━━━━━ Texte fourni ━━━━━

La frontière entre la N.-É. et le N.-B. est en partie fermée

HALIFAX — La Nouvelle-Écosse a imposé lundi de nouvelles restrictions pour les gens qui arrivent du Nouveau-Brunswick, seule province avec laquelle elle a une frontière terrestre.

En vertu des restrictions qui sont entrées en vigueur à 6 h lundi matin pour resserrer les exigences de distanciation sociale dans cette province, toute personne qui arrive en Nouvelle-Écosse par les points d’entrée terrestres, maritimes ou aériens sera interpellée, interrogée et sommée de s’isoler pendant 14 jours.

Des exemptions seront accordées aux travailleurs en bonne santé dans les secteurs des soins de santé, du commerce et des transports, ainsi qu’aux patients qui ont besoin d’accéder aux services de santé essentiels. Sinon, la restriction s’applique à tous les voyages non essentiels.

Le maire d’Amherst, David Kogon, dont la ville est située près de la frontière avec le Nouveau-Brunswick, appuie l’approche «équilibrée» du gouvernement, qui répond selon lui à la fois aux enjeux de santé publique et aux enjeux économiques.

━━━━━ Matériel fourni ━━━━━

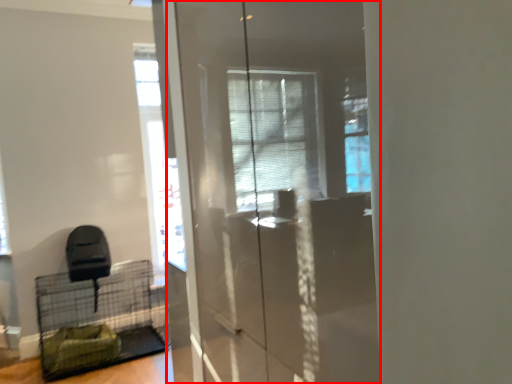
Question: Observing the image, what is the correct spatial positioning of screen door (annotated by the red box) in reference to bird cage?

Choices:
 (A) left
 (B) right

Answer: (B)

━━━━━

● Travail à faire: D'après le texte fourni, à quelle heure les nouvelles restrictions imposées par la Nouvelle-Écosse sont-elles entrées en vigueur ?

● Corrigé de l'exercice: À 6 h, lundi matin.